Livres de comptes, facturation conforme, multiples déclarations.

FAQ (Foire aux questions)

Combien “coûte” le statut d’autónomo ?

Comptez une cuota mensuelle variable selon vos revenus (repères 2025 : ~205 € à ~600 € mini après la 1ʳᵉ année). Nouveaux inscrits : tarifa plana ~87 € / mois la 1ʳᵉ année, parfois prolongeable une 2ᵉ. Ajoutez l’IRPF annuel sur votre bénéfice. En pratique, 20–30 % de votre revenu brut peuvent partir en cotisations + impôts, selon vos déductions et votre foyer. À affiner avec un simulateur.

 

Quel impôt pour un freelance en Espagne ?

L’IRPF, progressif (19 % → 47 %). Il s’applique sur le bénéfice. Vous versez des acomptes trimestriels (mod. 130), sauf si vos clients appliquent assez de rétentions. La déclaration annuelle ajuste tout en fonction de votre situation.

 

Comment fonctionne la TVA (IVA) ?

 Comme en France dans l’esprit : vous collectez et déduisez. Différence majeure : pas de franchise en Espagne. Déclaration trimestrielle 303. Si vous facturez à des pros de l’UE avec ROI, vous n’ajoutez pas de TVA (autoliquidation). Export hors UE : HT.

 

Micro‑entreprise FR vs autónomo ES : les 4 différences majeures ?

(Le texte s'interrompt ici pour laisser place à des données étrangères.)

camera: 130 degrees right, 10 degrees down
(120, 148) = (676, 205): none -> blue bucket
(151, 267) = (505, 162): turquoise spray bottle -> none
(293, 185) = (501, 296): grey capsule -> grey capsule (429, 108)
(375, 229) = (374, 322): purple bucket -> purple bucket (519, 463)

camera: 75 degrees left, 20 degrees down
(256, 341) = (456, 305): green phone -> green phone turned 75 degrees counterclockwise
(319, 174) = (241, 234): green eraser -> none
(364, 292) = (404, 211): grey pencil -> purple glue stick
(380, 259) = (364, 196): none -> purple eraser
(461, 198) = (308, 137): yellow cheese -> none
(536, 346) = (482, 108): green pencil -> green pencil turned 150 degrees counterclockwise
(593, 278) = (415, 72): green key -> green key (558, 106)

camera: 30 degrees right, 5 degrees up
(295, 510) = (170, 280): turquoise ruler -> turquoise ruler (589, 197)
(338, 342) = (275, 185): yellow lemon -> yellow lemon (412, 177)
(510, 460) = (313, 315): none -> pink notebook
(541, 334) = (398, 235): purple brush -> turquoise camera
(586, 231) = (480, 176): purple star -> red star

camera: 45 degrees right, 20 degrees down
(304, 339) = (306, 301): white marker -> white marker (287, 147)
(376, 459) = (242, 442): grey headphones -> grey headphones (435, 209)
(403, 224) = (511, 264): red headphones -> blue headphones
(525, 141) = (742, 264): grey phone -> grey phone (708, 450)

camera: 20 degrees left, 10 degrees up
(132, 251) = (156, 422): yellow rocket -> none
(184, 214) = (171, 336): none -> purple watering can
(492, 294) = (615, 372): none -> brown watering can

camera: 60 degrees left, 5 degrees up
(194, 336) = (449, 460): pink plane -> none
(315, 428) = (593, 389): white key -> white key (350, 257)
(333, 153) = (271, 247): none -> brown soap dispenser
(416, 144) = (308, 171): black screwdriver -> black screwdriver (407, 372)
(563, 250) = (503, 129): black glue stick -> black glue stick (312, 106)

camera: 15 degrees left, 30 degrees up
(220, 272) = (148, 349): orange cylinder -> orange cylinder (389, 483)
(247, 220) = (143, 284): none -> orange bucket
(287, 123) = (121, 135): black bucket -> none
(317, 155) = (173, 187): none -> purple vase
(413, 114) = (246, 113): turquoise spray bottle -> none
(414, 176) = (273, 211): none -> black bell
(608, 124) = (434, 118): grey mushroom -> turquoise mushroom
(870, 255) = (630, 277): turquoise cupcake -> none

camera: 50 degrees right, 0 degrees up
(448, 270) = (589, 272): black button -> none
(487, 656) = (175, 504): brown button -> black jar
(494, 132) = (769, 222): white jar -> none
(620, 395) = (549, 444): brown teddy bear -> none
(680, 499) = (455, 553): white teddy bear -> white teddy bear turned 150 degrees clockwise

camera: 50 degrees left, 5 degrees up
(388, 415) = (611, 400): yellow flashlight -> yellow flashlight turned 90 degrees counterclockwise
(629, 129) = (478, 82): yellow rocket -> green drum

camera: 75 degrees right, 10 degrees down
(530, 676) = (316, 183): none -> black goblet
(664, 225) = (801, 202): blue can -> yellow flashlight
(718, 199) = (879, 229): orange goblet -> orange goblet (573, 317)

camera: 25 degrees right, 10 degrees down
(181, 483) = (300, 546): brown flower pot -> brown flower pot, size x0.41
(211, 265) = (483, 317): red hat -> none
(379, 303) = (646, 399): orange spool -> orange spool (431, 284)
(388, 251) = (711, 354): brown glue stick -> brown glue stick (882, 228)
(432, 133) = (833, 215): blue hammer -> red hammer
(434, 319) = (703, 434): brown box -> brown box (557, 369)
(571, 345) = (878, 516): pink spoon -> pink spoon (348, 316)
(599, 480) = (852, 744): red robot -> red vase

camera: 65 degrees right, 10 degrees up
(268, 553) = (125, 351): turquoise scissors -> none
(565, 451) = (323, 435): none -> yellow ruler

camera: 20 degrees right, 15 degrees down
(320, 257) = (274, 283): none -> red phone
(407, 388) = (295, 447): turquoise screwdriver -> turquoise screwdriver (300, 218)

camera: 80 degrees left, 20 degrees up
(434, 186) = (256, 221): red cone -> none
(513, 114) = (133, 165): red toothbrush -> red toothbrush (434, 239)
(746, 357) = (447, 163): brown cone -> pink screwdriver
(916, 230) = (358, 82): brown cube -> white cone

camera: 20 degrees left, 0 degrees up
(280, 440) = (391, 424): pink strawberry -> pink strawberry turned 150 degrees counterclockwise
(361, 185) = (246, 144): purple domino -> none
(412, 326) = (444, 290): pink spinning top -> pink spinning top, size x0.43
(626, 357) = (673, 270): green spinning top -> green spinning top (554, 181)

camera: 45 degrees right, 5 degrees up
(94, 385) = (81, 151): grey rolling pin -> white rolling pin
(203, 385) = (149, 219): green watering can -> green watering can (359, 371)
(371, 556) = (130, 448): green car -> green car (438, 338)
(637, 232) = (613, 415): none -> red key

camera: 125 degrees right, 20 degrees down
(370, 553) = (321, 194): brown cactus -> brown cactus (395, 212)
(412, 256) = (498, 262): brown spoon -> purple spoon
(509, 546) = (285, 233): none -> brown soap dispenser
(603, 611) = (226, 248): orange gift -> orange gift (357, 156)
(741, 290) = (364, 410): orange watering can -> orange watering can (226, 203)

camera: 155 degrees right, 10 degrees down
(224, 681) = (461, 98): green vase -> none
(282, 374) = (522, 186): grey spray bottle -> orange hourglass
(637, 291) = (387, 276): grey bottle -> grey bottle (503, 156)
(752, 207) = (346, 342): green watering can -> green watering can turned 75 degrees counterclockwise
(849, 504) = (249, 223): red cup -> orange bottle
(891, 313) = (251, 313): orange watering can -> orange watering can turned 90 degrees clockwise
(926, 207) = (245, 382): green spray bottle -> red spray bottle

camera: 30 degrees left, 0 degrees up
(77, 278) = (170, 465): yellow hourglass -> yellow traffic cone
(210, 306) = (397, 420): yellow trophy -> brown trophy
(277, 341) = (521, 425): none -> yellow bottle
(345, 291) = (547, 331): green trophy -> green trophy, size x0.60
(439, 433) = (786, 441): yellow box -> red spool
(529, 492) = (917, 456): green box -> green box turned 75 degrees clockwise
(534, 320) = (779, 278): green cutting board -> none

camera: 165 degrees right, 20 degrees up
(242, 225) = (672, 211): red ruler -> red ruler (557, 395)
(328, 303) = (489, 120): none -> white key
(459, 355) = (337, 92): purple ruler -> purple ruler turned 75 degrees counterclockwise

  1. Cotisations : % du CA en France vs mensuel fixe en Espagne.

     

  2. TVA : franchise en France vs TVA dès 1 € en Espagne.

     

  3. Plafond : limites de CA en micro vs aucun plafond en autónomo.

     

  4. Frais : abattement forfaitaire en micro vs frais réels déductibles en autónomo.

     

Quels frais sont déductibles ?

Tout ce qui est nécessaire à l’activité et dûment justifié : loyer/local ou part du domicile, coworking, matériel, logiciels, téléphone/internet, déplacements, repas d’affaires (plafonds), assurances, honoraires, cotisations pro… + forfait 5 % du bénéfice (plaf. 2 000 €) pour les petits frais.